■ YOUR ASSIGNMENT: Line by line, return the data exactly as shown.

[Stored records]
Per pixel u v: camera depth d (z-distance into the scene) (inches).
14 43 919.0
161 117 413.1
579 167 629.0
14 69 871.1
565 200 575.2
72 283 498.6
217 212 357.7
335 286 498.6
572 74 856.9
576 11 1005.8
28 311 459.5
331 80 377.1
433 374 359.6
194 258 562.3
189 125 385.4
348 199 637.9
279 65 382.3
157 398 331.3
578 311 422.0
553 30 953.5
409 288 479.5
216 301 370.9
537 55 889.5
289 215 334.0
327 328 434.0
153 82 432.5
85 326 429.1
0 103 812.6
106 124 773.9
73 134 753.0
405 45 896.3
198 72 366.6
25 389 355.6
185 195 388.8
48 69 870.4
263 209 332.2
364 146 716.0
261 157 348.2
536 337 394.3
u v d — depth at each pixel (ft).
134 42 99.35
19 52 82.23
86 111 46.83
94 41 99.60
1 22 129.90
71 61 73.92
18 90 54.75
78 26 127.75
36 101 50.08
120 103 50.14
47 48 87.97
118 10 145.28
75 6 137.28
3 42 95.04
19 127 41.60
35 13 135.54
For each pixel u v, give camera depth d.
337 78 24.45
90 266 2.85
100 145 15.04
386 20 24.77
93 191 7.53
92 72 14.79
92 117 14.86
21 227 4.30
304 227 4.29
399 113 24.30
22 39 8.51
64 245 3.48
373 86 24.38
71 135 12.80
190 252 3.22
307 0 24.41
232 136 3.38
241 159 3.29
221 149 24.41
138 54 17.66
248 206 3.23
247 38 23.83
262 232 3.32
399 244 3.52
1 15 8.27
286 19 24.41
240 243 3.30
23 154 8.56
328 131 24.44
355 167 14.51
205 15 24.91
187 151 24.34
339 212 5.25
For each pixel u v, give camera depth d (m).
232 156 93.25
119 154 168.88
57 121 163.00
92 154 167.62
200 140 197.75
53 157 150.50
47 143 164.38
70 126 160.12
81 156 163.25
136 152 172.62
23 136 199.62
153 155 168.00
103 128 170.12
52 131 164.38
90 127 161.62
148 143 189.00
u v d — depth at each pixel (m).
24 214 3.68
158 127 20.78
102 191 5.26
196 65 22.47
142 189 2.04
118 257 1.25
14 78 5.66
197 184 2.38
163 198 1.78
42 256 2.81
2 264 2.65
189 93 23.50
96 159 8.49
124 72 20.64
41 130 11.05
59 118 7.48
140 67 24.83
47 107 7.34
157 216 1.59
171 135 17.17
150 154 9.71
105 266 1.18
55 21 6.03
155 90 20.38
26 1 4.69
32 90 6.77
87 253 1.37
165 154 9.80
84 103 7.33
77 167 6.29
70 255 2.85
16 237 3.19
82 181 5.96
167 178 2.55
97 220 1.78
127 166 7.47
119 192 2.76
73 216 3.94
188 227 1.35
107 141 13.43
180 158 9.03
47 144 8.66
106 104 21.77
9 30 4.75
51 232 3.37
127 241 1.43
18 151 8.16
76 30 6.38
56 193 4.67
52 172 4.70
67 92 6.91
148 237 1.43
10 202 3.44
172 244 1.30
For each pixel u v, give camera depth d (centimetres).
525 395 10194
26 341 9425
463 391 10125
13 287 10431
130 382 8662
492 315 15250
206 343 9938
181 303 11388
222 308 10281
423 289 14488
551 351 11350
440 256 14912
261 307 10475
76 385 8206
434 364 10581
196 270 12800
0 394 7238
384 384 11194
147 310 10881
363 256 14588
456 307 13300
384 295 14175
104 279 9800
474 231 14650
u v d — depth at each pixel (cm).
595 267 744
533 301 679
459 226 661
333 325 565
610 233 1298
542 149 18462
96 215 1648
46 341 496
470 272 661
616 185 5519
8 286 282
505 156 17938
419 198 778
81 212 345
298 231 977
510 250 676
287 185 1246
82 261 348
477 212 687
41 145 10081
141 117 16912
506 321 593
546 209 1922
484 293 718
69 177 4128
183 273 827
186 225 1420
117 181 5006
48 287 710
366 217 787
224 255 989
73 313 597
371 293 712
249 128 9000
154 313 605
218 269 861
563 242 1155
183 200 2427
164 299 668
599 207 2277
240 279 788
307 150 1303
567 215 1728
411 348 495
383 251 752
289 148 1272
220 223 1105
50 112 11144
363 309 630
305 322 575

■ THE COMPLETED TASK:
Per pixel u v: camera depth d (z-distance into the scene) (inches).
14 43 919.0
161 117 413.1
579 167 629.0
14 69 871.1
565 200 575.2
72 283 498.6
217 212 357.7
335 286 498.6
572 74 856.9
576 11 1005.8
28 311 459.5
331 80 377.1
433 374 359.6
194 258 562.3
189 125 385.4
348 199 637.9
279 65 382.3
157 398 331.3
578 311 422.0
553 30 953.5
409 288 479.5
216 301 370.9
537 55 889.5
289 215 334.0
327 328 434.0
153 82 432.5
85 326 429.1
0 103 812.6
106 124 773.9
73 134 753.0
405 45 896.3
198 72 366.6
25 389 355.6
185 195 388.8
48 69 870.4
263 209 332.2
364 146 716.0
261 157 348.2
536 337 394.3
u v d — depth at each pixel (ft).
134 42 99.35
19 52 82.23
86 111 46.83
94 41 99.60
1 22 129.90
71 61 73.92
18 90 54.75
78 26 127.75
36 101 50.08
120 103 50.14
47 48 87.97
118 10 145.28
75 6 137.28
3 42 95.04
19 127 41.60
35 13 135.54
For each pixel u v, give camera depth d.
337 78 24.45
90 266 2.85
100 145 15.04
386 20 24.77
93 191 7.53
92 72 14.79
92 117 14.86
21 227 4.30
304 227 4.29
399 113 24.30
22 39 8.51
64 245 3.48
373 86 24.38
71 135 12.80
190 252 3.22
307 0 24.41
232 136 3.38
241 159 3.29
221 149 24.41
138 54 17.66
248 206 3.23
247 38 23.83
262 232 3.32
399 244 3.52
1 15 8.27
286 19 24.41
240 243 3.30
23 154 8.56
328 131 24.44
355 167 14.51
205 15 24.91
187 151 24.34
339 212 5.25
For each pixel u v, give camera depth d (m).
232 156 93.25
119 154 168.88
57 121 163.00
92 154 167.62
200 140 197.75
53 157 150.50
47 143 164.38
70 126 160.12
81 156 163.25
136 152 172.62
23 136 199.62
153 155 168.00
103 128 170.12
52 131 164.38
90 127 161.62
148 143 189.00
u v d — depth at each pixel (m).
24 214 3.68
158 127 20.78
102 191 5.26
196 65 22.47
142 189 2.04
118 257 1.25
14 78 5.66
197 184 2.38
163 198 1.78
42 256 2.81
2 264 2.65
189 93 23.50
96 159 8.49
124 72 20.64
41 130 11.05
59 118 7.48
140 67 24.83
47 107 7.34
157 216 1.59
171 135 17.17
150 154 9.71
105 266 1.18
55 21 6.03
155 90 20.38
26 1 4.69
32 90 6.77
87 253 1.37
165 154 9.80
84 103 7.33
77 167 6.29
70 255 2.85
16 237 3.19
82 181 5.96
167 178 2.55
97 220 1.78
127 166 7.47
119 192 2.76
73 216 3.94
188 227 1.35
107 141 13.43
180 158 9.03
47 144 8.66
106 104 21.77
9 30 4.75
51 232 3.37
127 241 1.43
18 151 8.16
76 30 6.38
56 193 4.67
52 172 4.70
67 92 6.91
148 237 1.43
10 202 3.44
172 244 1.30
For each pixel u v, give camera depth d (centimetres).
525 395 10194
26 341 9425
463 391 10125
13 287 10431
130 382 8662
492 315 15250
206 343 9938
181 303 11388
222 308 10281
423 289 14488
551 351 11350
440 256 14912
261 307 10475
76 385 8206
434 364 10581
196 270 12800
0 394 7238
384 384 11194
147 310 10881
363 256 14588
456 307 13300
384 295 14175
104 279 9800
474 231 14650
u v d — depth at each pixel (cm).
595 267 744
533 301 679
459 226 661
333 325 565
610 233 1298
542 149 18462
96 215 1648
46 341 496
470 272 661
616 185 5519
8 286 282
505 156 17938
419 198 778
81 212 345
298 231 977
510 250 676
287 185 1246
82 261 348
477 212 687
41 145 10081
141 117 16912
506 321 593
546 209 1922
484 293 718
69 177 4128
183 273 827
186 225 1420
117 181 5006
48 287 710
366 217 787
224 255 989
73 313 597
371 293 712
249 128 9000
154 313 605
218 269 861
563 242 1155
183 200 2427
164 299 668
599 207 2277
240 279 788
307 150 1303
567 215 1728
411 348 495
383 251 752
289 148 1272
220 223 1105
50 112 11144
363 309 630
305 322 575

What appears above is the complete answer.